Uncle Bobs Tips: Generator Guide

Propane Generators

Propane generators also require less frequent maintenance than their gaseous counterparts.

The dizzying array of options and the daunting nature of electricity can make purchasing a generator difficult. Fortunately, a short tutorial on generator types can help narrow your search.

There are basically two types of generators: standby and portable. If your home uses natural gas or propane, the corresponding standby gas or propane generator can tap into your local gas utility line. In the event of a power outage, back up power is received automatically via the standby generator. Portable generators are cheaper but only allow you to use power a few hours at a time. Portable generators can be powered by gasoline, diesel, or propane. These types of generators are ideal for campgrounds or contractors working at remote construction sites.

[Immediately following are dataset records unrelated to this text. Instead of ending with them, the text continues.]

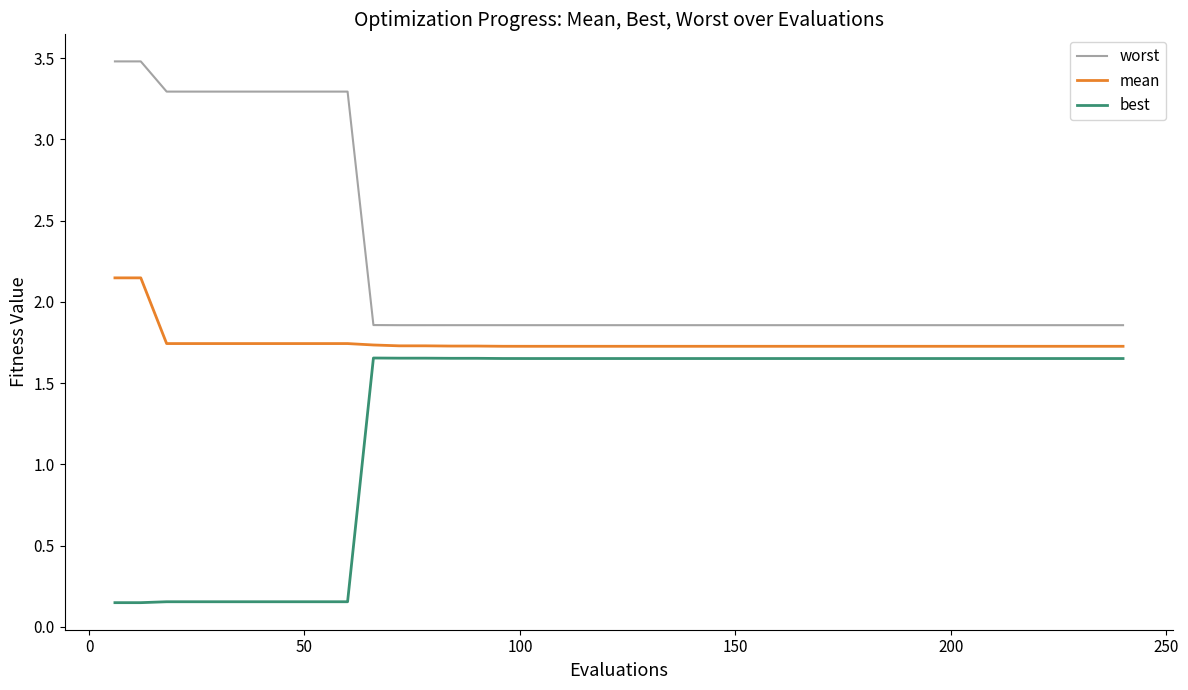

Is this an area chart (filled region under the line)?

No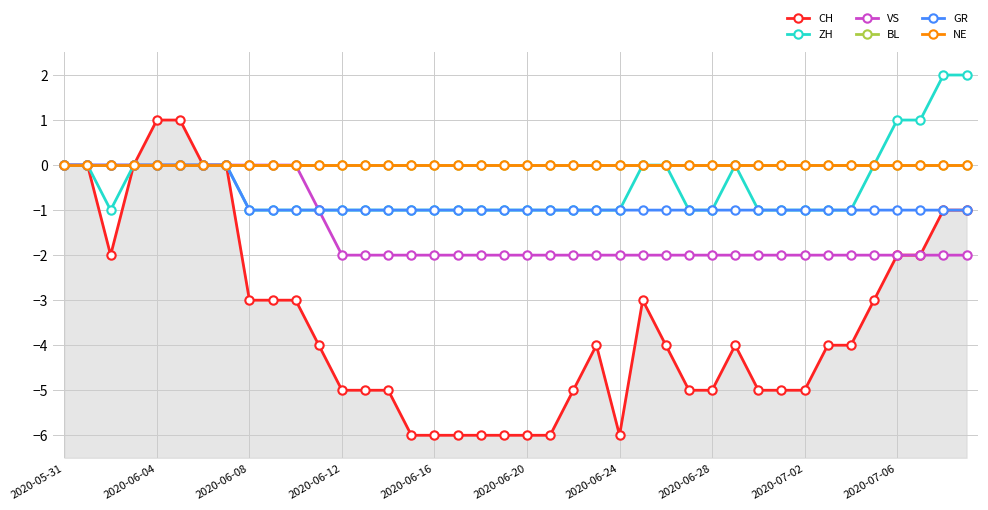

In CH, how many points are lower than both neighbors (excluding endpoints)?

2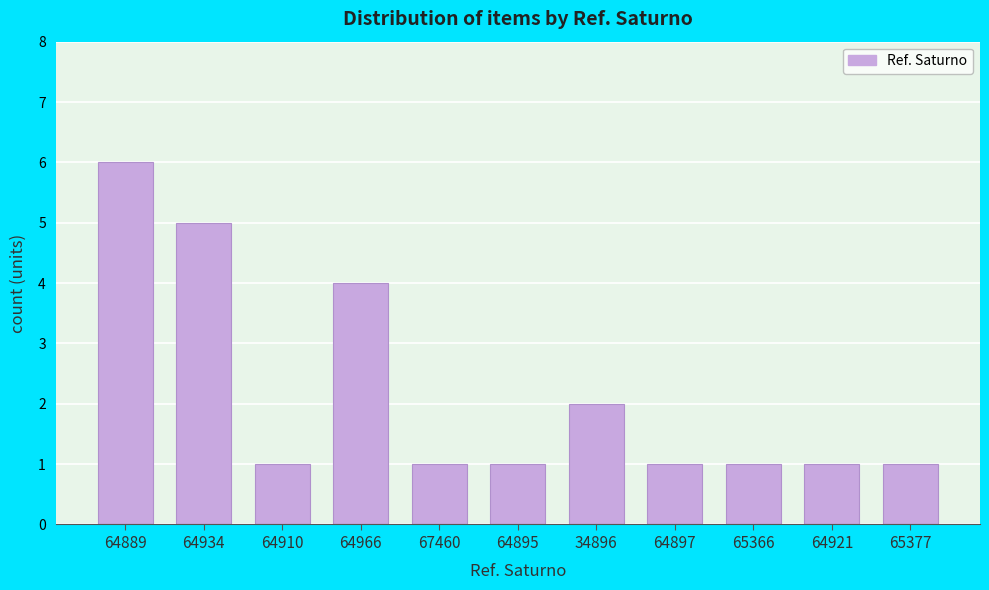

Reading right to left, transcribe all the data shown in this chart.

65377=1	64921=1	65366=1	64897=1	34896=2	64895=1	67460=1	64966=4	64910=1	64934=5	64889=6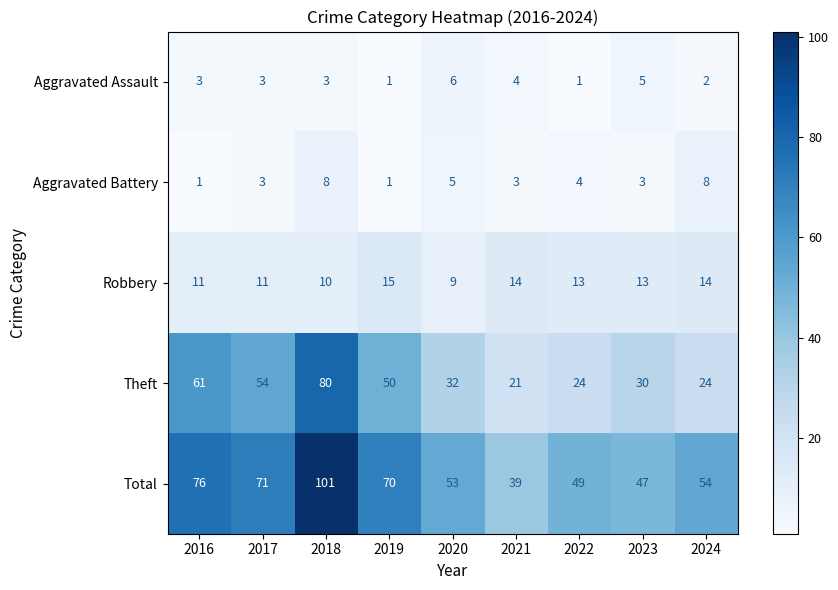

Which series has the largest total across all categories?

Total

CHOOSING FUEL: Generators can be powered by gasoline, diesel, or propane. While gasoline is probably the most common generator fuel source, it isn't necessarily the best. Its advantages are that it's cheap, readily available at gas stations and provides substantial power. But gasoline doesn't perform well in cold temperatures. It's also difficult to transport and it smells.

The propane generator is the type favored by most home users to supply their residence with backup electric power. Since gasoline tends to go bad after a few months, there are several situations in which it is more desirable to count on a propane generator for power. Using a propane generator ensures that there will be no cold weather starting problems. Propane generators also require less frequent maintenance than their gaseous counterparts. Farms commonly employ propane-powered generators, which can provide the same power as gasoline but can run uninterruptedly if connected to a big tank or a gas pipeline.

Additional advantages of using propane for your propane generators include:

  • Long shelf life
  • Clean burning
  • Easily stored in both large tanks or smaller 5-10 gallon cylinders
  • Obtainable during power outages
  • Home delivery available for large tanks

However, on the down side, propane is more expensive than natural gas and propane generators provide ten percent less power than gasoline.

Diesel fuel is another option when it comes to powering generators. Similar to gasoline, it can be purchased easily and provides good power output. However, diesel generators require deliveries of diesel fuel and a large holding tank. In addition, while diesel generators have cleaned up their act considerably in recent years, diesel generators are still not as clean-burning as other types.

It is highly recommended that a professional install your propane generator, since wiring and equipment of propane generators must be in line with National Electrical Code regulations, local ordinances and your power supplier. As an extension of power service, the generator must provide the same type of electricity at the same voltage and frequency as supplied by the power lines.

To prolong the life of your propane generator, make sure the unit is kept clean and in good running condition at all times, as to be ready for immediate use. Accumulated dust and dirt may affect propane generator performance. Also, follow maintenance instructions in the user's guide. Regularly scheduled "warm-ups" are advised in order to keep your propane generator working properly.